I’d rehearsed once with the orchestra in the afternoon, and had a light supper with Eugène after that. Thrilled and agitated, I asked his advice.

“So now you’ve seen
El Oleano
—am I good? Will it be everything I wish?”

Cool as a river trout, as always, he said, “It will astonish and delight, never fear.”

“Should I add something, do you think? Is there anything missing?”

“Just follow your instincts—as you yourself say, you’re inspired by the moment and carry on, regardless.”

There was something in the way he said that… “But—”

“Remember the garter. And the whip. At the Club? Have those be your recourse, if you get into difficulties.”

I checked his face carefully to see whether he was serious. He seemed to be.

So, two hours later, I was standing backstage, waiting impatiently for the German opera to come to an end, then being jostled and pushed about by the singers as they came off, following their curtain calls. I was flushed and excited, and perhaps a tad over-strung. One tubby soprano half-crashed into me; I gave her a little surreptitious cut with the riding crop, just below the elbow on her bulging red flesh. She couldn’t discern where the sting had come from and stumped off, cursing in German.
Touché
! In another heartbeat, here it came: my turn on the boards! The music began, and with the opening bars, my heart suddenly lurched with fear (a never-before-experienced, and unwelcome, phenomenon!—oh fuckity,
merde
, what do I do now?) Then—
¡santo cielo, gracias a Dios!
—inspiration seemed to indeed kick in, and I let it rip. I rushed on stage, made a mighty antelope leap for the centre, and repeated the move that apparently I’d performed at the Jockey Club: rise up on my toes, raise one leg high in the air, and—hold!

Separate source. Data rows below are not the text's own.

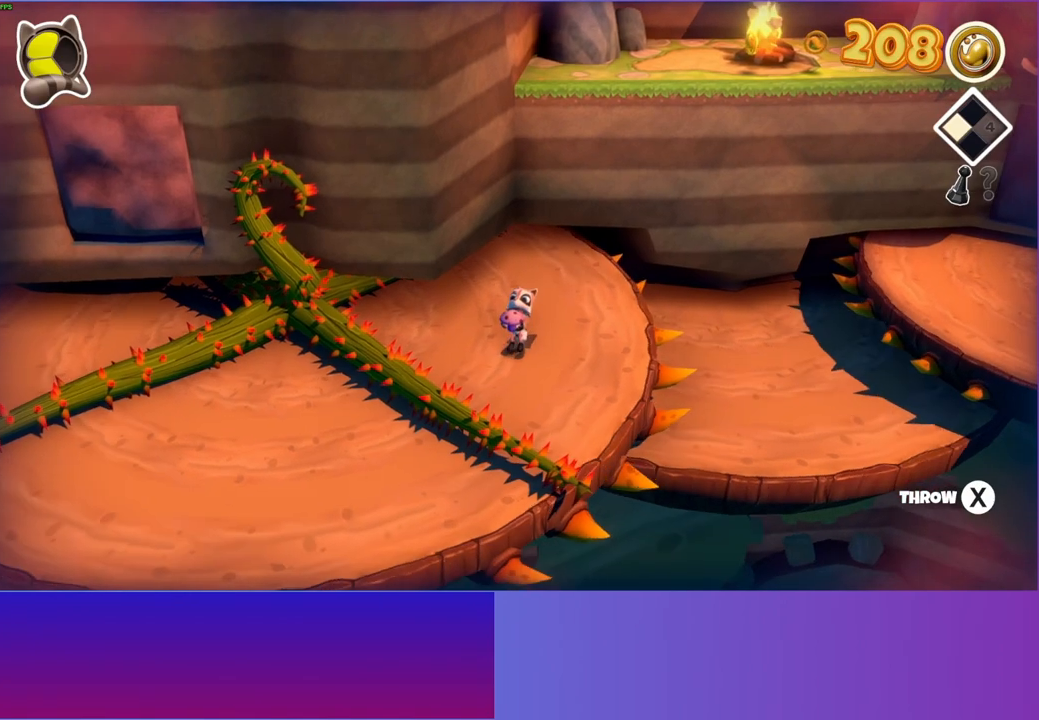
{"buttons": [], "left_stick": "down-left", "right_stick": "center", "events": []}
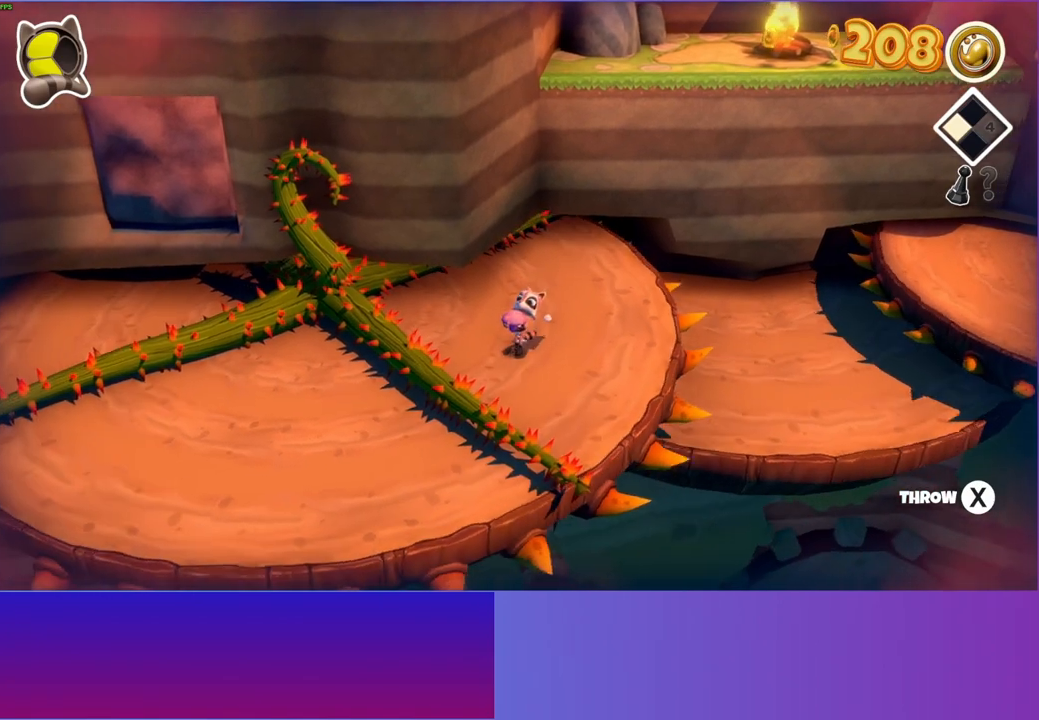
{"buttons": [], "left_stick": "down-left", "right_stick": "center", "events": []}
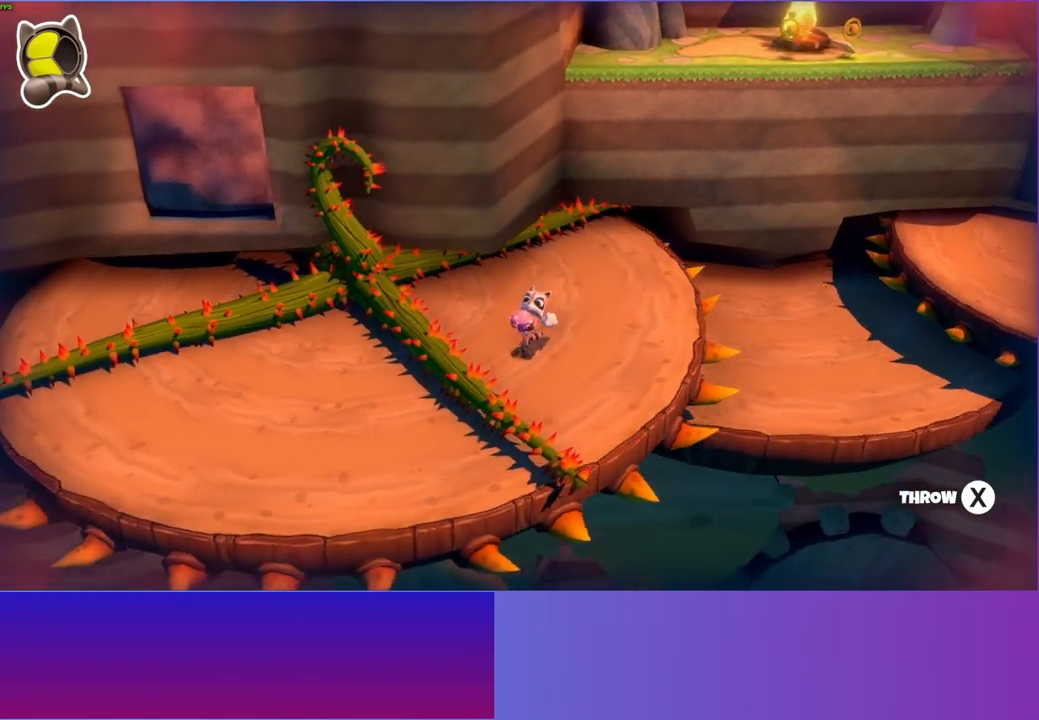
{"buttons": [], "left_stick": "down-left", "right_stick": "center", "events": []}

Swish the crop, swish, swish! The enormous applause that had greeted my entrance began to dissipate somewhat. They’re just waiting, I told myself, don’t lose your nerve now. I whipped off the garter on my raised leg and flung it at a gentleman in the front row. This provoked some loud whistles and cheers from masculine throats. Good, that’s done it, then! That’s loosened them up!